5.  Paul Krugman is a Nobel Prize winning Economist.   Ron Paul is a medical doctor and a Congressman.  Mr. Krugman is going beyond Porkie (having dismissed him as over the hill and gone past his peak).  Ron Paul will probably be up next, and he is taken to task for his views on the economy.  As Krugman is no MD, Paul is no Economist:
http://www.nytimes.com/2011/12/16/opinion/gop-monetary-madness.html?hp=&pagewanted=print

6.  Timothy Egan shares his views on the subject of too much information being shared hastily on digital devices.   One advantage of being behind the technology curve for the old or senior generations is that the indiscretions of digital diarrhea are not as formidable or as prevalent or as haunting:

http://opinionator.blogs.nytimes.com/2011/12/15/please-stop-sharing/?pagemode=print

7.  Christopher Hitchens.  Brilliant and beyond interesting.  Not always someone you could agree with, but he made you have to think, not just think:
http://www.latimes.com/news/obituaries/la-mew-hitchens-20111216,0,141590,print.story

8.  The plight of the immigrant culture, both past and present, in East Hollywood, California, and probably every where:
http://www.latimes.com/news/local/la-me-tobar-20111216,0,6323647,print.column

9.  Iraq.   The war is over.  The MIC is furious, and so are the elected officials that they have bought.  What else is new?

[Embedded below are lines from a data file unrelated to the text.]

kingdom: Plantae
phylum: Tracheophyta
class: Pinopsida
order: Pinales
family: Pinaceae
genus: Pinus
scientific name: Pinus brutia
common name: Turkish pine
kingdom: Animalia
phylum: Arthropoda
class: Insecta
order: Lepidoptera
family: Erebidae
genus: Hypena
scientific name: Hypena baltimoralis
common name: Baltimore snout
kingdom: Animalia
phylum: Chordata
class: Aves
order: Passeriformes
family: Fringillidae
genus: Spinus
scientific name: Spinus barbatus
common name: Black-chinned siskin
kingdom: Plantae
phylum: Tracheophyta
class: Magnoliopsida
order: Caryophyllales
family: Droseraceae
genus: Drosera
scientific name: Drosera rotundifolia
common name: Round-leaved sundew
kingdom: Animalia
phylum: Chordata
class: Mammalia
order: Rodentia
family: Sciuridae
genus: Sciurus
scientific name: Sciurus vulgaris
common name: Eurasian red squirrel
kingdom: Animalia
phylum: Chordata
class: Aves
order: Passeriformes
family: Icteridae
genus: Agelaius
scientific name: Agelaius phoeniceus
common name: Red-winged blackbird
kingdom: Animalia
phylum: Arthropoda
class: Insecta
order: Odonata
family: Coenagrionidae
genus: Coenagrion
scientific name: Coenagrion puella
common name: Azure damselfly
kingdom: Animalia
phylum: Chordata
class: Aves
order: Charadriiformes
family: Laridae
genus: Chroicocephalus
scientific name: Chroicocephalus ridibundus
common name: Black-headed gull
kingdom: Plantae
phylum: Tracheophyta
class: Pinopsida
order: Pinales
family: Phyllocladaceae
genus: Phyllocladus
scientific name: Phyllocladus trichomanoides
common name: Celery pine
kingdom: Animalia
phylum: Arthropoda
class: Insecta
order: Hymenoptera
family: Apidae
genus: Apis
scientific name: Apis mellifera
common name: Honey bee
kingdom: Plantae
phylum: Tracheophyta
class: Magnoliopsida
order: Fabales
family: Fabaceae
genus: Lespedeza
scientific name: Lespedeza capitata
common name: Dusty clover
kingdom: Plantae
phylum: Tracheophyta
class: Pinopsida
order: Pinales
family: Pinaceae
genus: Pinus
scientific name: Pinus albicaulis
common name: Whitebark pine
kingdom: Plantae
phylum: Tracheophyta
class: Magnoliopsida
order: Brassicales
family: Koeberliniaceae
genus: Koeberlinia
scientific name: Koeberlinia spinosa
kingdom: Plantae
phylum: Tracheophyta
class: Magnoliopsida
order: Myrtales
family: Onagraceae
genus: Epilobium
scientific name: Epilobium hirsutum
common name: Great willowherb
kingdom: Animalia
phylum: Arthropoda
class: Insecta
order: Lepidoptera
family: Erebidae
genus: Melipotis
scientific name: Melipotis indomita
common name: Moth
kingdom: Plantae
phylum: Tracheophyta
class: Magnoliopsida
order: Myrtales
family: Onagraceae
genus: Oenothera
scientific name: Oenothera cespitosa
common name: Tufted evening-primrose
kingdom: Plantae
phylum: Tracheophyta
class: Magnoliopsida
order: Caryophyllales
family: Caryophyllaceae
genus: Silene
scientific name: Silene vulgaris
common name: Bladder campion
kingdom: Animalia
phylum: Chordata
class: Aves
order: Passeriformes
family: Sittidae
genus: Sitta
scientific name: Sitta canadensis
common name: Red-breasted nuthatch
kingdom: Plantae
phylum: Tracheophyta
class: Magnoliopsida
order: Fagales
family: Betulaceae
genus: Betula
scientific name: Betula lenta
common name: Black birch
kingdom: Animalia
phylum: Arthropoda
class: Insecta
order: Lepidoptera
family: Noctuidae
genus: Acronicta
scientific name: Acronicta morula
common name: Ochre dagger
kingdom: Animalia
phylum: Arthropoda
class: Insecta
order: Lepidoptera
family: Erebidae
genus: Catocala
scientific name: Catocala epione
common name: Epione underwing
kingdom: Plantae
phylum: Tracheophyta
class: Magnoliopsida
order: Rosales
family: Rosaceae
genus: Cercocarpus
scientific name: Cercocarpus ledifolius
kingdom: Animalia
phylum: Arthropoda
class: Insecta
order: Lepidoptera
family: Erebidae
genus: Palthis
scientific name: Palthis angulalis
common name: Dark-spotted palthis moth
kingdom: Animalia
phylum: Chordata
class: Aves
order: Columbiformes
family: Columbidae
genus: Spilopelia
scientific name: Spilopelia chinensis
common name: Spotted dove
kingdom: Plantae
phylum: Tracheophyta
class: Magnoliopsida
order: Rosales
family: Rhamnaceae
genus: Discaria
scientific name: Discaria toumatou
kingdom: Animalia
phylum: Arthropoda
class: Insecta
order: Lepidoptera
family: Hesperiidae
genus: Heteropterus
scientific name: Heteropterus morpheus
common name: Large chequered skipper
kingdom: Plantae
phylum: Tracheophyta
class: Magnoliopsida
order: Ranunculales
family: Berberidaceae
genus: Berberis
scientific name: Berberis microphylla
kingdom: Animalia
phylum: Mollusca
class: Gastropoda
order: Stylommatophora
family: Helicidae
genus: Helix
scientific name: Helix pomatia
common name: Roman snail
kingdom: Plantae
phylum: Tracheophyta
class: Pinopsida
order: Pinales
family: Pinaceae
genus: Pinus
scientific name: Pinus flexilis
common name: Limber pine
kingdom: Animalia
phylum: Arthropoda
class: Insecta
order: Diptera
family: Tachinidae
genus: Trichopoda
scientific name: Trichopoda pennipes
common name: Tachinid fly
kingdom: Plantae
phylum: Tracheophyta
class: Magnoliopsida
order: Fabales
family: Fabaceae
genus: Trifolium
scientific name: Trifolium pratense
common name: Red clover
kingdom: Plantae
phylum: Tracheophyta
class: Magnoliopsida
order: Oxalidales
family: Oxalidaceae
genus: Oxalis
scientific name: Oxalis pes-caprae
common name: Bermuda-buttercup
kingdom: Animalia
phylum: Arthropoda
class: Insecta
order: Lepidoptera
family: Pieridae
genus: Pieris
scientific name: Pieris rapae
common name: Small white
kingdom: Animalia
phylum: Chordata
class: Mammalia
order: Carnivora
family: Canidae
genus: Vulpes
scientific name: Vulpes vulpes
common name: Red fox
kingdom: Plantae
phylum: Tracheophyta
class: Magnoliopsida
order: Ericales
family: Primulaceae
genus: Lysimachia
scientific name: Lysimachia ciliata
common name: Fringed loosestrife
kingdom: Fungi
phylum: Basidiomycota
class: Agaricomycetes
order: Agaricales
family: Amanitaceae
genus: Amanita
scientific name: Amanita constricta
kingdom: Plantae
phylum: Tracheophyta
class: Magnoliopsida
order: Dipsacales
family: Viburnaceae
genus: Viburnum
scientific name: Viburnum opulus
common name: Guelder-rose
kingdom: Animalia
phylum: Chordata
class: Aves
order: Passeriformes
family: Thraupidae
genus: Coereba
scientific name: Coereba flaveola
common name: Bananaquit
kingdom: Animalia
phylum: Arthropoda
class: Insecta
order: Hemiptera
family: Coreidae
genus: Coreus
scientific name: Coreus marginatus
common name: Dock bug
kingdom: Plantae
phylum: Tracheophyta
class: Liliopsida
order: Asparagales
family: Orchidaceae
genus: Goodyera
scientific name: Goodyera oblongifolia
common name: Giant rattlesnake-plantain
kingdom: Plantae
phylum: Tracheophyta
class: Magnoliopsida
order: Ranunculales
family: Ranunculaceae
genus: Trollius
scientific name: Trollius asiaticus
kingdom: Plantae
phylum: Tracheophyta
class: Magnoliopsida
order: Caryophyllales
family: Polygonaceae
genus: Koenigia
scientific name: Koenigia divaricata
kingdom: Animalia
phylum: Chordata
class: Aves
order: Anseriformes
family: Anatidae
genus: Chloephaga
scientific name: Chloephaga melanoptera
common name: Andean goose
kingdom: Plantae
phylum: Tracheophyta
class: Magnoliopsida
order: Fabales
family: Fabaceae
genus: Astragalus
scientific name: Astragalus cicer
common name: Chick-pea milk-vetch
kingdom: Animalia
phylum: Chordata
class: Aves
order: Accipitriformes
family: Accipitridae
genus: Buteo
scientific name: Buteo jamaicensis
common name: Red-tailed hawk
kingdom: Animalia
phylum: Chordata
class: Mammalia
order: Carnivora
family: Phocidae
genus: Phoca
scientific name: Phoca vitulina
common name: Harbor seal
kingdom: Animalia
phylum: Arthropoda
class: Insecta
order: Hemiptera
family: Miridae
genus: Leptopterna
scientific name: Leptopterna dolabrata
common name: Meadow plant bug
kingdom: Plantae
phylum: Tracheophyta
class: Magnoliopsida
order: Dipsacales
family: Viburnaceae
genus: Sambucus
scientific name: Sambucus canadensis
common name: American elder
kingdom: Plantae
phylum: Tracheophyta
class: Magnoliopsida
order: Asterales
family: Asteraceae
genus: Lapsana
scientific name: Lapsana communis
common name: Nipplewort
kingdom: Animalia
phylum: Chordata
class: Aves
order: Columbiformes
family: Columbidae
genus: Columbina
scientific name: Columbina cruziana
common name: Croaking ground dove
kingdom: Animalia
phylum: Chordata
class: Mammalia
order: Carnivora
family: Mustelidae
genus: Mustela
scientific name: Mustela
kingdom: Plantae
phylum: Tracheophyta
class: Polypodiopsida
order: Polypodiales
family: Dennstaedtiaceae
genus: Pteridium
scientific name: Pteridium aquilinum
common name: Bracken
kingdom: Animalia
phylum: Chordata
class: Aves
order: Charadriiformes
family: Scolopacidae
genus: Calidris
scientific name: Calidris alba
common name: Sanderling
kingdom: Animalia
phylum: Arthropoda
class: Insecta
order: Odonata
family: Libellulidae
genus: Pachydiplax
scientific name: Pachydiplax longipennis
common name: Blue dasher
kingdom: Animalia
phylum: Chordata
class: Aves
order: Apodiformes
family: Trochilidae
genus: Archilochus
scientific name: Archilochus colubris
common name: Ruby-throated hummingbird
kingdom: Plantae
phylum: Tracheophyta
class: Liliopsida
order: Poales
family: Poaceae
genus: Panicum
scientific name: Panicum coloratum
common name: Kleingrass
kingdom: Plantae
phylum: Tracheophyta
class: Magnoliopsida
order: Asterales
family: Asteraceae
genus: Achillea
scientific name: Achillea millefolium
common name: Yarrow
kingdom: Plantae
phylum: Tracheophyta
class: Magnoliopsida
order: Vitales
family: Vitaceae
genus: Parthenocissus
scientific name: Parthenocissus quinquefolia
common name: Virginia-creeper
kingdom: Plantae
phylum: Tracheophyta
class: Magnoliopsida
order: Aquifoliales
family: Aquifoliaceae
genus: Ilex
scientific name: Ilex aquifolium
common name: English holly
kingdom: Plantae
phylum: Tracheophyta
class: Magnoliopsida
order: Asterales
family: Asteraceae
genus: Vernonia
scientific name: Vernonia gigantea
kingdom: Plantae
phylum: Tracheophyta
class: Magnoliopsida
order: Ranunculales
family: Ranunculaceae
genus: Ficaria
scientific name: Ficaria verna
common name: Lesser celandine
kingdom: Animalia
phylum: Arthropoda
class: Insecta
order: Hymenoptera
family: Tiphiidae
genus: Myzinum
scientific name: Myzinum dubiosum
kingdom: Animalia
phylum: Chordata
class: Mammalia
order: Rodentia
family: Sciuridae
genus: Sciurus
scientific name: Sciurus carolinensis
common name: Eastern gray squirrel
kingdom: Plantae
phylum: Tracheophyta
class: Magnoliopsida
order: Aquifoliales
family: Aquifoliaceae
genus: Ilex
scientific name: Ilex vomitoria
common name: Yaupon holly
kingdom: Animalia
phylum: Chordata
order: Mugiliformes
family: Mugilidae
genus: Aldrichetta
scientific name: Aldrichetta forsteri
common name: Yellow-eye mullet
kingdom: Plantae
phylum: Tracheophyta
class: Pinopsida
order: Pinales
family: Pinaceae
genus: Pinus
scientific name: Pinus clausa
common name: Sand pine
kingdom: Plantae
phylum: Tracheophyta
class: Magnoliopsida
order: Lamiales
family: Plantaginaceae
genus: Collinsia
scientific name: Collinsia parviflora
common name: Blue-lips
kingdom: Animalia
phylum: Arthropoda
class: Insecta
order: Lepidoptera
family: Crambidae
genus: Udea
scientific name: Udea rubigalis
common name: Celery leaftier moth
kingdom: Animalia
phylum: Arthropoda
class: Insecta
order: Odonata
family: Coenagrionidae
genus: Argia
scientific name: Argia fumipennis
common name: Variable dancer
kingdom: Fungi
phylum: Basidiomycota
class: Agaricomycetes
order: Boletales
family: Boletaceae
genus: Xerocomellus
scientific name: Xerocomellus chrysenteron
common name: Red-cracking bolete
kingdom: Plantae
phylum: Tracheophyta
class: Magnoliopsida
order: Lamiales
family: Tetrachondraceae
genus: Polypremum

http://www.latimes.com/news/opinion/commentary/la-oe-hayden-iraq-withdrawal-20111216,0,6177582,print.story


--
Juan Matute

"Progress is a nice word. But change is its motivator and change has its enemies."
       -- Robert F. Kennedy
"The best liar is he who makes the smallest amount of lying go the longest way."
       -- Samuel Butler
"There are only two kinds of scholars; those who love ideas and those who hate them."
       -- Emile Chartier
"I can't bring myself to say, 'Well, I guess I'll be toddling along.' It isn't that I can't toddle. It's just that I can't guess I'll toddle."
       -- Robert Benchley
"Only dull people are brilliant at breakfast."